The occurrences during the show have been reported by Politico, a current affairs website as follows:
“During Tuesday night's Presidential Debate on TV3, presenter Vincent Browne asked Norris from whom he had received legal advice that the letters could not be released," Politico wrote. "David Norris appeared to be caught unaware and refused to answer the question. Understandably, under the pressurized circumstances of a live television debate."
"Norris may have been unable to recall the name of the legal firm, and could have given an undertaking to clarify the source of the legal advice following the debate. However, Norris had prior notice of the question and knew that a differing legal perspective had been received by TV3”.
At that point Vincent read out my opinion, taking Norris by surprise. His reply was: "The Irish people know me; they know my record. My life is an open book." Nevertheless, as reported by Politico, “the controversy has been very damaging, as was reflected in two opinion polls”, taken after the debate, “which show that Mr. Norris has lost half of his support”. In the end Norris, who at some point led with a 50% majority in the polls, came out last with merely 6.2% of the votes and as a result resigned from the presidential race.
When I was guest of the Trinity College in Ireland, I learned in person of the impact that my opinion had on shaping the election results.
Norris's defeat, Higgins's and Connelly's election
Israel had no reason to regret Norris' defeat.
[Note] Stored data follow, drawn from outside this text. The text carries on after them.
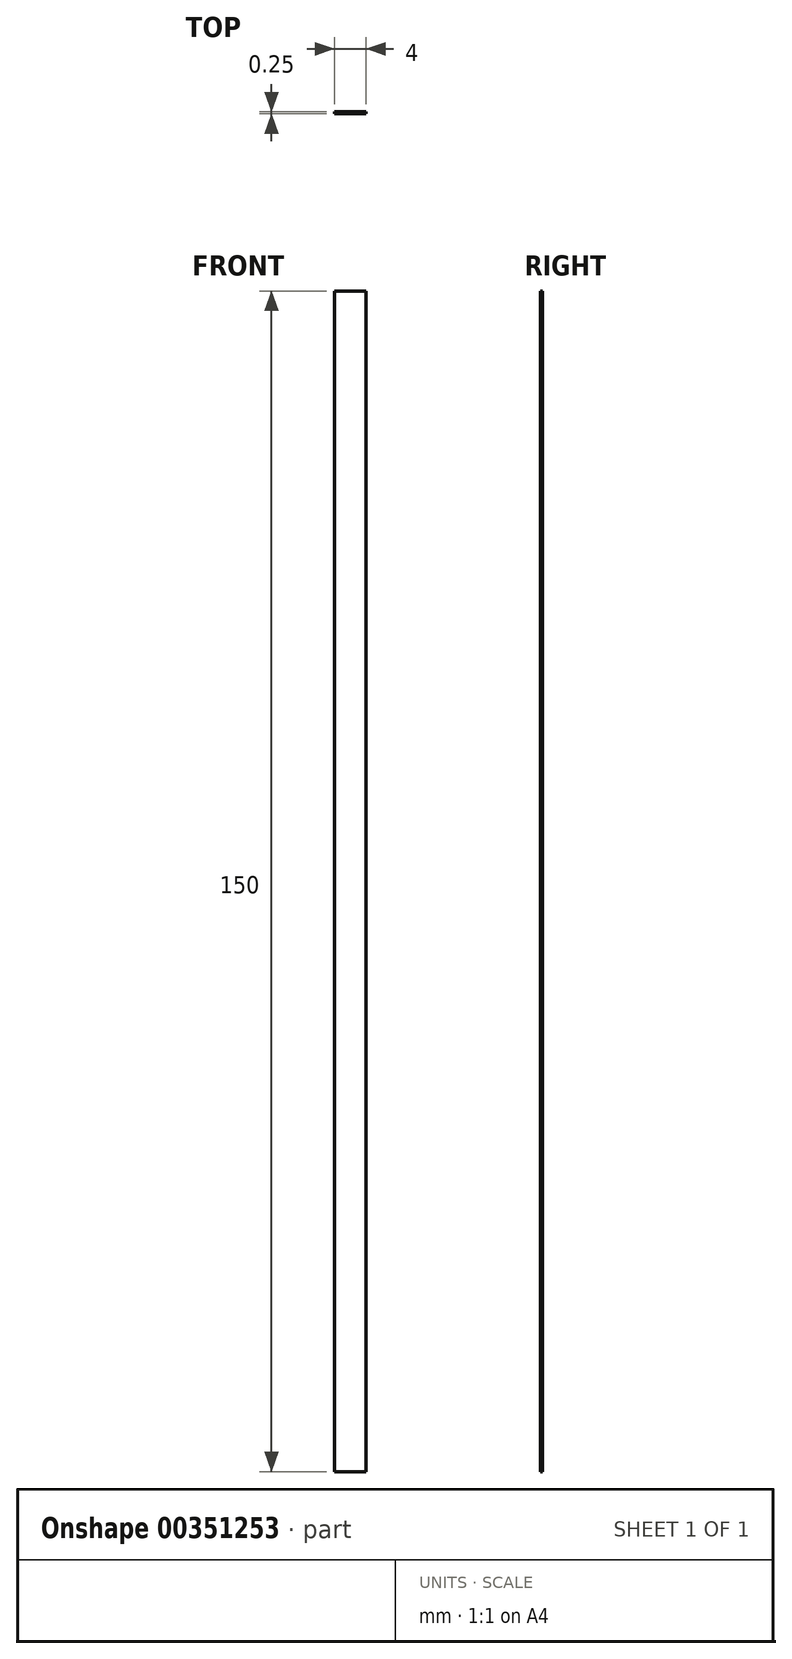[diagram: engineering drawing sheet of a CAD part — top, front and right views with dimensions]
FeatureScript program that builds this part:
annotation { "Feature Type Name" : "Feature", "Feature Type Description" : "" }
export const myFeature = defineFeature(function(context is Context, id is Id, definition is map)
    precondition{}
    {
        {
            var Q0;
            Q0=qCreatedBy(makeId("Front.planeOp"),FACE);
            var sketch = newSketch(context, id + "F0", { "sketchPlane" : qUnion([Q0])});
            skLineSegment(sketch, "E0.bottom", {"start": v(-33.25, 78.64) * mm, "end": v(-29.25, 78.64) * mm});
            skLineSegment(sketch, "E0.top", {"start": v(-33.25, -71.36) * mm, "end": v(-29.25, -71.36) * mm});
            skLineSegment(sketch, "E0.left", {"start": v(-33.25, 78.64) * mm, "end": v(-33.25, -71.36) * mm});
            skLineSegment(sketch, "E0.right", {"start": v(-29.25, 78.64) * mm, "end": v(-29.25, -71.36) * mm});
            skSolve(sketch);
        }
        {
            var Q0;
            Q0=makeQuery(id+"F0.imprint","IMPRINT",FACE,{"disambiguationData":[TD([[makeQuery(id+"F0.imprint","IMPRINT",EDGE,{"derivedFrom":sQuery(id+"F0.wireOp",EDGE,"E0.bottom")}),-1.0]])]});
            extrude(context, id + "F1", {"entities" : qUnion([Q0]), "depth" : 0.25 * mm});
        }
    });
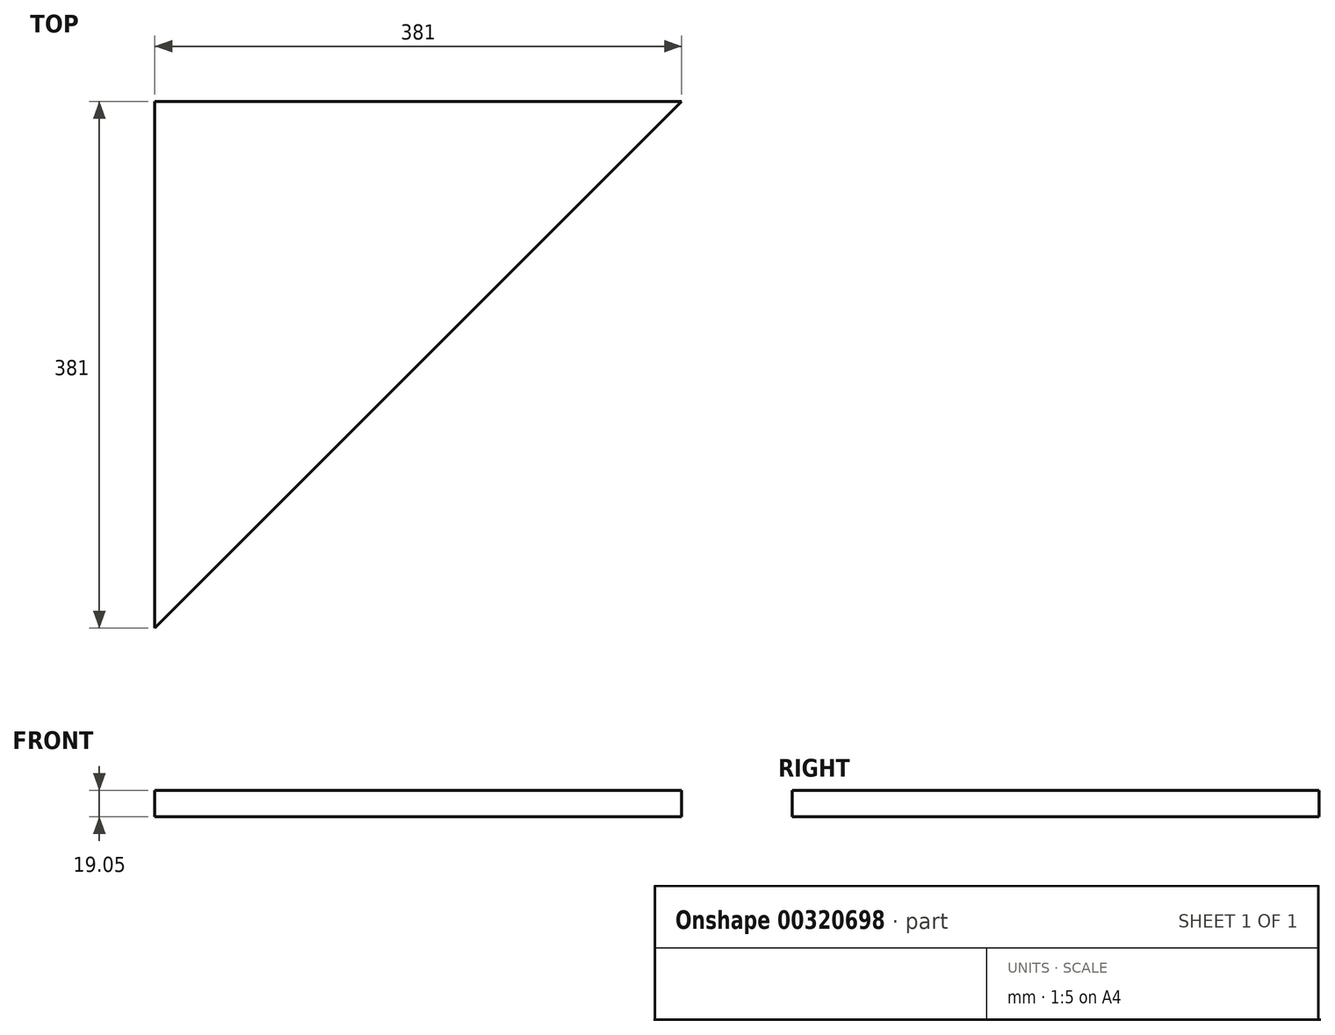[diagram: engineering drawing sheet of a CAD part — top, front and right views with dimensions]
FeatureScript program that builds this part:
annotation { "Feature Type Name" : "Feature", "Feature Type Description" : "" }
export const myFeature = defineFeature(function(context is Context, id is Id, definition is map)
    precondition{}
    {
        {
            var Q0;
            Q0=qCreatedBy(makeId("Top.planeOp"),FACE);
            var sketch = newSketch(context, id + "F0", { "sketchPlane" : qUnion([Q0])});
            skLineSegment(sketch, "E0", {"start": v(-36.52, 201.3) * mm, "end": v(-36.52, -179.7) * mm});
            skLineSegment(sketch, "E1", {"start": v(-36.52, 201.3) * mm, "end": v(344.48, 201.3) * mm});
            skLineSegment(sketch, "E2", {"start": v(344.48, 201.3) * mm, "end": v(-36.52, -179.7) * mm});
            skSolve(sketch);
        }
        {
            var Q0;
            Q0=makeQuery(id+"F0.imprint","IMPRINT",FACE,{"disambiguationData":[TD([[makeQuery(id+"F0.imprint","IMPRINT",EDGE,{"derivedFrom":sQuery(id+"F0.wireOp",EDGE,"E0")}),1.0]])]});
            extrude(context, id + "F1", {"entities" : qUnion([Q0]), "depth" : 19.05 * mm});
        }
    });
He was an outspoken critic of Israel and even pride himself as being "an anti-Zionist". He blamed Israel for intentionally bombarding UN schools causing the death of children. Norris compared the behavior of Israel to that of the Nazis and as a senator submitted a bill declaring economical contacts with Jews residing in the West Bank a criminal offence.
Yet, the frustration of Norris' election did not yield profits for Israel. Michael Higgins, chair of the Labor party, who was elected was not less hostile. Thus, he used his speech to the country’s Holocaust remembrance ceremony, a speech he had been asked by Ireland’s Jewish community not to make, to lambast Israel, turning what should have been a solemn, serious and apolitical event into a nasty and demonstration of his obsession with the world’s only Jewish state.
Higgins' provocative speech led to the grotesque spectacle of a Holocaust memorial ceremony being marked by security guards dragging Jews along the ground to remove them because they took issue with the hatred being spouted by their country’s president.
If that was not enough, we are faced now with a president who is an open supporter of Hamas. In the midst of the bloody civil war she visited Syria, pledged support for Bashar al-Assad known as "the butcher", met with a terror leader who was charged with committing war crimes and called to "free Palestine."
Indeed, no easy time awaits Israel under President Connolly.
Prof. Asher Maoz is Founding Dean of the Peres Academic Center Law school and vice president of the International Association for the Defense of Religious Liberty.